Sugar developer Proterro is in the process of commissioning a pilot plant in Florida, and has also already completed a preliminary design, layout and associated cost estimate for a demonstration-scale plant.

Proterro said it has developed a scalable biosynthetic process using carbon dioxide, sunlight and water to produce a fermentation-ready sucrose stream rather than a mixture of sugars allowing simple, low-cost downstream processes. The sucrose produced can be used as delivered, concentrated by water removal removal or purified to a grade depending on application.

Unlike typical algae cultivation, Proterro said its high sugar-producing cyanobacteria on a composite fabric substrate is enclosed in a modular photobioreactor, which optimizes the organisms’ access to light and surrounds them with carbon-dioxide feedstock. Water and nutrients are trickled into the photobioreactor creating a controlled cultivation environment.

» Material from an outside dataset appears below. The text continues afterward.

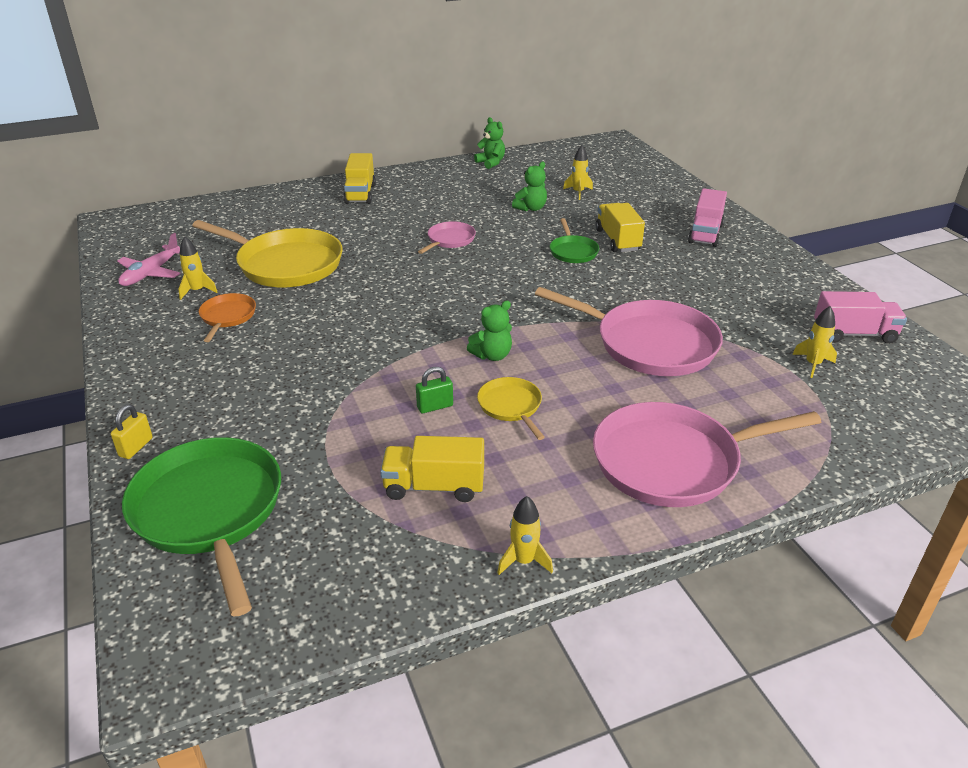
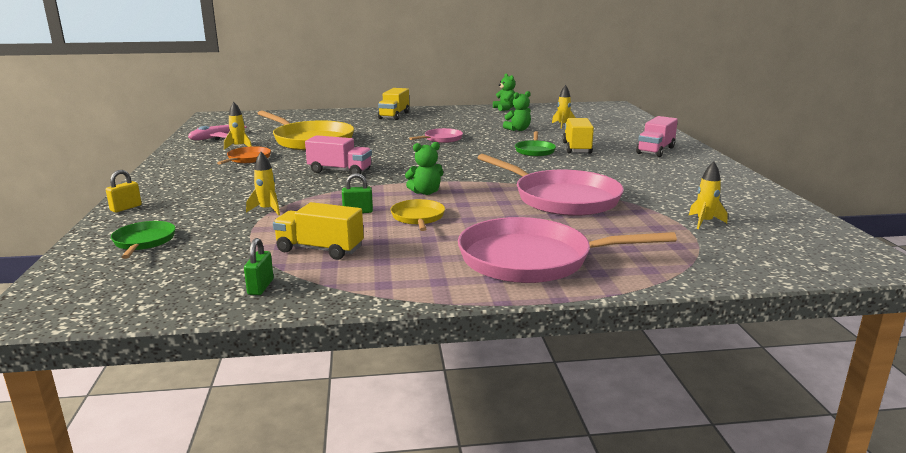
camera: 15 degrees right, 15 degrees down
(209, 511) = (144, 242): green pan -> green pan, size x0.49
(409, 568) = (260, 287): none -> green padlock
(524, 561) = (356, 296): yellow rocket -> yellow rocket (267, 210)
(854, 334) = (757, 210): pink truck -> pink truck (340, 171)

The transgenic photosynthetic microorganisms are engineered to produce disaccharides.  Photosynthetic microorganisms such as cyanobacteria can reportedly produce biomass at a much faster rate leading to much greater productivity. Direct production of disaccharides by microorganisms also avoids extensive energy-intensive pre-processing of using plant biomass to produce fermentable sugar.

This feedstock is definitely interesting as you only need sources of carbon dioxide to feed the microorganisms (as well as light and water of course). According to Proterro, the sugars they can produce can also be used as feedstock for yeast in fermentation production of chemicals or biofuel, or feedstock for algae (such as in the case of Solazyme’s processing).

The company aims to produce less than 10 cents/lb sucrose said it was able to lower the cost of its sugar production to around 5 cents/lb compared to 14c-15c/lb cellulosic sugars that are the goal of several developers. The company also reported no contamination affect on their sucrose productivity even when microbial contamination was deliberately introduced into their photobioreactors. This is because the cyanobacteria reportedly coexisted with other organisms and therefore sucrose productivity did not diminish.

Their process reportedly produces ready-to-ferment sucrose with yields currently 10 times 30 times more sucrose per acre than sugarcane.